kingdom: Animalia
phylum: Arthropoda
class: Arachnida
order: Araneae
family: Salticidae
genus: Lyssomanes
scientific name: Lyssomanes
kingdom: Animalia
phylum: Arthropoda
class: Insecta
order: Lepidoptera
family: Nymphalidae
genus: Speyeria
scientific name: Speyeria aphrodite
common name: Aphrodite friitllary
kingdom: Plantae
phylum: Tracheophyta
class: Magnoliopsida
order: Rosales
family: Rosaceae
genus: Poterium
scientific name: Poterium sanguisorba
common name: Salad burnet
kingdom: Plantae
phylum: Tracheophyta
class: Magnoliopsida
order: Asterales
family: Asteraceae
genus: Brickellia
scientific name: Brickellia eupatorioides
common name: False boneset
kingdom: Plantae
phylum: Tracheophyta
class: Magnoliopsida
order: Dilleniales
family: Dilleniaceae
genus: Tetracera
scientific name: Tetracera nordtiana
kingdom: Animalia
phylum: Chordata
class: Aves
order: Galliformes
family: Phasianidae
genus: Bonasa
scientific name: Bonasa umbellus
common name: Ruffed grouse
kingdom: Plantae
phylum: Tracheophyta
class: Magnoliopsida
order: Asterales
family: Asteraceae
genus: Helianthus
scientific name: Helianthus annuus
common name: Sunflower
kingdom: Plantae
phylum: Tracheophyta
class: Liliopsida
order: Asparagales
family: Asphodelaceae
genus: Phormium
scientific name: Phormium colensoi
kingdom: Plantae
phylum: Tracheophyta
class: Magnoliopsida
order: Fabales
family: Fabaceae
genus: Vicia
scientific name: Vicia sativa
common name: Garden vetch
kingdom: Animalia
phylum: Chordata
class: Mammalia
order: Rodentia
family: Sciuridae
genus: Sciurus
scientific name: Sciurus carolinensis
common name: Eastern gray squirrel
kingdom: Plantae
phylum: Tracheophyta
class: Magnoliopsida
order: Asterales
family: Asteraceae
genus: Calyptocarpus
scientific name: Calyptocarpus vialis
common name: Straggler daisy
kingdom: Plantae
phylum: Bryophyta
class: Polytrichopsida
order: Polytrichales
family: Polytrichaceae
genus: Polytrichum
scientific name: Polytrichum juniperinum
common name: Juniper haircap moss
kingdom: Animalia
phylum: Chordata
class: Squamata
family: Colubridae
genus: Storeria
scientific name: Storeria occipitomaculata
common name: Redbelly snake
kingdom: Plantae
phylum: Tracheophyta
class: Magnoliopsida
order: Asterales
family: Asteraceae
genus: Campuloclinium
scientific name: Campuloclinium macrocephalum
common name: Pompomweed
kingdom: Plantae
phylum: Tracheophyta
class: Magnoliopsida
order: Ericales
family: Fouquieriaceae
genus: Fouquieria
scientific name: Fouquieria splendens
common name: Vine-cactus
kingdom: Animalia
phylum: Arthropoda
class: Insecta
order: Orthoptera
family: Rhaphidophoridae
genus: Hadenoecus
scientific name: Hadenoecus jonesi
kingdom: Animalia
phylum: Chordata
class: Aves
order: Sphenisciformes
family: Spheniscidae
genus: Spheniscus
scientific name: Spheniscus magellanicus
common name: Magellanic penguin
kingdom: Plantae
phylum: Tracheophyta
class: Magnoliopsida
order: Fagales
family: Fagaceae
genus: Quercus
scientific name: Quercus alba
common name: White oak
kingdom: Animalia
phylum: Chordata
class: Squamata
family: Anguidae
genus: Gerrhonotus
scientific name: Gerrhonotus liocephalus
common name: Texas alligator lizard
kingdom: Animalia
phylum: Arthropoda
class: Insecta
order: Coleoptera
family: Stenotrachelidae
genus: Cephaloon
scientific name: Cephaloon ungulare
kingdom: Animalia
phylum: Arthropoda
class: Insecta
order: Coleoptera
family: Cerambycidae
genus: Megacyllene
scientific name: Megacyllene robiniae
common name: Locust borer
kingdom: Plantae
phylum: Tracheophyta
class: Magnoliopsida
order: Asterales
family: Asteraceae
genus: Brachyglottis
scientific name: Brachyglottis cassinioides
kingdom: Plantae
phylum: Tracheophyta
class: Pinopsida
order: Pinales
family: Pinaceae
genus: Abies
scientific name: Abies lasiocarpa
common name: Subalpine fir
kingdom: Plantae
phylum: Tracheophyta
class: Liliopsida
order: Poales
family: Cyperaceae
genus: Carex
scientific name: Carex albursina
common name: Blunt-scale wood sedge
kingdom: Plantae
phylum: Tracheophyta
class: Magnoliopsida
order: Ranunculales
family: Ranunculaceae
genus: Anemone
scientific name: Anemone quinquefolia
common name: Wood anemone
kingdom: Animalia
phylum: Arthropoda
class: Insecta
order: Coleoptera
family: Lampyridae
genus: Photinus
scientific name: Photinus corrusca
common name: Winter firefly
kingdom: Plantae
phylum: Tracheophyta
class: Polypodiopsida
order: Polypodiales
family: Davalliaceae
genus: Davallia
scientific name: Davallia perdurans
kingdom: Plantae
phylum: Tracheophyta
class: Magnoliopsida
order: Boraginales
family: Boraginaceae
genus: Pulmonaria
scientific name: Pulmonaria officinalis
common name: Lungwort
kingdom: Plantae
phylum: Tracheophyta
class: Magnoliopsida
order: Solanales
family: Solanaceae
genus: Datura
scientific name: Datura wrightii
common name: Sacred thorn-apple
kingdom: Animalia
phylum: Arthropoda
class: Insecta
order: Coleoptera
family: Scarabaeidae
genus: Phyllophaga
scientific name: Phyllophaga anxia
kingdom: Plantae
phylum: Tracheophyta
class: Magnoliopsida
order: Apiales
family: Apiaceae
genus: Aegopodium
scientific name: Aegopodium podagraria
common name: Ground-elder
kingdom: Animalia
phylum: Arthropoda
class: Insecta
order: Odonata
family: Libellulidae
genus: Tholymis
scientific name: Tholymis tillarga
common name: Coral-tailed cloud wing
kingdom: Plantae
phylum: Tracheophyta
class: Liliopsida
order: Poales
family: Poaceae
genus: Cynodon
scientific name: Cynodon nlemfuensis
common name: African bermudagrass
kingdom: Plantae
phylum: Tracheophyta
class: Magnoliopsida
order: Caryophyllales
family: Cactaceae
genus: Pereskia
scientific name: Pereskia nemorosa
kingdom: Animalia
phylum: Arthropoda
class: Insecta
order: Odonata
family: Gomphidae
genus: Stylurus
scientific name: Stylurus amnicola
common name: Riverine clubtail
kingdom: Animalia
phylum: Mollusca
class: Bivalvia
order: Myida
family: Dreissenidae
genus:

________________________________________

In the records, from the line with "genus: Helianthus" up to and including the line with "scientific name: Calyptocarpus vialis", change "common name" to "vernacular name" and give back only those lines, otherwise unchanged.

genus: Helianthus
scientific name: Helianthus annuus
vernacular name: Sunflower
kingdom: Plantae
phylum: Tracheophyta
class: Liliopsida
order: Asparagales
family: Asphodelaceae
genus: Phormium
scientific name: Phormium colensoi
kingdom: Plantae
phylum: Tracheophyta
class: Magnoliopsida
order: Fabales
family: Fabaceae
genus: Vicia
scientific name: Vicia sativa
vernacular name: Garden vetch
kingdom: Animalia
phylum: Chordata
class: Mammalia
order: Rodentia
family: Sciuridae
genus: Sciurus
scientific name: Sciurus carolinensis
vernacular name: Eastern gray squirrel
kingdom: Plantae
phylum: Tracheophyta
class: Magnoliopsida
order: Asterales
family: Asteraceae
genus: Calyptocarpus
scientific name: Calyptocarpus vialis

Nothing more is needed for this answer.